[Extract provided]
[Start of section]

Spitting a Mailbox into separate files with formail

James Wilkinson fedora at westexe.demon.co.uk
Thu Sep 22 12:11:45 UTC 2005


Vidol Loeung wrote:
> A long time ago, I used to be able to split a mailbox into separate text
> files with this command:
> 
> cat $MAIL | formail -ds 'sh -c cat > msg.$FILENO'
> 
> Now, when I tried it again on Fedora, it did not work.
> 
> Could you please help me?

May I suggest that you're more likely to get responses if you give us a
bit more detail than "it didn't work"? In this case, if you had included
the error messages
/bin/sh: sh -c cat > msg.$FILENO: No such file or directory
/bin/sh: sh -c cat > msg.$FILENO: No such file or directory
(etc.)
you're more likely to get someone telling you that means formail is
looking for a file named "sh -c cat > msg.$FILENO", not trying to pass
the options "-c cat > msg.$FILENO" to the command "sh".

[End of section]

[Material supplied]
[Start of section]

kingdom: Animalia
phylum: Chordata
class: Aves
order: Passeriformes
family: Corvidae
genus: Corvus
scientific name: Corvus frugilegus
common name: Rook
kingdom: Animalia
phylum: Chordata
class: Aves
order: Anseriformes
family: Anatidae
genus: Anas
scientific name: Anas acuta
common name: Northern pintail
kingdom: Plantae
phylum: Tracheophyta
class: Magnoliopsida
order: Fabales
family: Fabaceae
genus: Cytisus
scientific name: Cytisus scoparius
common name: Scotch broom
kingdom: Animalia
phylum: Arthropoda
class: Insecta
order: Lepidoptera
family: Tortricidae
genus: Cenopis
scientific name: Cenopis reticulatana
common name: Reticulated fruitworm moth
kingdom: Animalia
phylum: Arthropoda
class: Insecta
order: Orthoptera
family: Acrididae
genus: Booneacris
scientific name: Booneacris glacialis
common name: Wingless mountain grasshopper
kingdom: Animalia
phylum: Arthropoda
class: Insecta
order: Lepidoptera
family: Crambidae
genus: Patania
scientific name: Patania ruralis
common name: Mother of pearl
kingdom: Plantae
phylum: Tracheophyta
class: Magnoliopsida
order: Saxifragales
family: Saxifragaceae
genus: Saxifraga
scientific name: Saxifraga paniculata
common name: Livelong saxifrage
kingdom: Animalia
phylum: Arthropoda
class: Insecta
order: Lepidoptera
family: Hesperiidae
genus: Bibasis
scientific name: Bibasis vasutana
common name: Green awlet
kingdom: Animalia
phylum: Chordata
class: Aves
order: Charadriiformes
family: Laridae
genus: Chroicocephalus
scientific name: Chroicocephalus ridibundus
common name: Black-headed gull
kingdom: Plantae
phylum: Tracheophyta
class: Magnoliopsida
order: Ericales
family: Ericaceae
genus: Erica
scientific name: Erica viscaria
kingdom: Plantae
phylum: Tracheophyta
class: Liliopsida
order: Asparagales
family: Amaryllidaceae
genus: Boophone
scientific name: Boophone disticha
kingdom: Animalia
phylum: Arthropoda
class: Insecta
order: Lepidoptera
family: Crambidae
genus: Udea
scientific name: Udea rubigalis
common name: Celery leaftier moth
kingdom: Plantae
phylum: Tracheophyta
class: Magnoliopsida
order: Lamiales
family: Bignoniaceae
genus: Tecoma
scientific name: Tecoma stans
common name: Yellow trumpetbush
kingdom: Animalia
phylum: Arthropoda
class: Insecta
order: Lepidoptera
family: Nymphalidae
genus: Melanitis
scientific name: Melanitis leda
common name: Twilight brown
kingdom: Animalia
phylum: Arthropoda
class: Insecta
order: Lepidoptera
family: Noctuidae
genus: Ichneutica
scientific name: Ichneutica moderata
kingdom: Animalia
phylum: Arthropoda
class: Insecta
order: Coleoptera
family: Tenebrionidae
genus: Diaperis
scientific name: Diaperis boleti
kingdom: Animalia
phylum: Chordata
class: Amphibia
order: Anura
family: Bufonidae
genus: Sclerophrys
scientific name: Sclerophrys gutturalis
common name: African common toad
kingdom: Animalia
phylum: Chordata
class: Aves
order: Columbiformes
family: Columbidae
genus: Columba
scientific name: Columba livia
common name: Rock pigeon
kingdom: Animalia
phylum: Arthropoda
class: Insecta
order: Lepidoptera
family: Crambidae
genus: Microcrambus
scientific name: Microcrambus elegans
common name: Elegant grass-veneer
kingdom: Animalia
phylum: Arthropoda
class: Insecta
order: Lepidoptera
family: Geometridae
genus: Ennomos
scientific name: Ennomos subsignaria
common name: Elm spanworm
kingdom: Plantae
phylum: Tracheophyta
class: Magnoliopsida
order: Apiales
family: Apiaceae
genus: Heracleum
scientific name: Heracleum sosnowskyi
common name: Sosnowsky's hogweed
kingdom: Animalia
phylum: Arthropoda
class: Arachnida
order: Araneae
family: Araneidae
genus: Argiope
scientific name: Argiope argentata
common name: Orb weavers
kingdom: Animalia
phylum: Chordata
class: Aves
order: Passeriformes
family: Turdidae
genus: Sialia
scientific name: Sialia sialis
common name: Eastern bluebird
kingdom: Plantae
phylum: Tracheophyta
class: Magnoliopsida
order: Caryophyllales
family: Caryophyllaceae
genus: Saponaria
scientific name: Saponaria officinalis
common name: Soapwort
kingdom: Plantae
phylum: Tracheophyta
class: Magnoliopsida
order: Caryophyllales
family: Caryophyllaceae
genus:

[End of section]

[Task A] In the post about splitting a mailbox with formail, what file name does formail look for when the command fails?
[Task B] Continue the post about splitting a mailbox with formail, starting after its last sentence.
The material is not needed for anything here.

[Answer section A] It looks for a file named "sh -c cat > msg.$FILENO".

[Answer section B]
This isn't surprising: man formail says:
    -s has to be the last option specified, the first argument following
    it is expected to be the name of a program, any other arguments will
    be passed along to it.
And the program you're trying to use is called sh.

So
cat $MAIL | formail -ds sh -c 'cat > msg.$FILENO'
should do what you want.

Incidentally,
< $MAIL formail -ds sh -c 'cat > msg.$FILENO'
or 
formail -ds sh -c 'cat > msg.$FILENO' < $MAIL 
is considered better style, since it saves on a "cat" process. Google
UUOC for more details.

Hope this helps,

James.

-- 
E-mail address: james | It's fair enough for a surgeon to refuse to operate on
@westexe.demon.co.uk  | someone who won't stop smoking: you've got to give the
                      | anaesthetist a chance to get in there.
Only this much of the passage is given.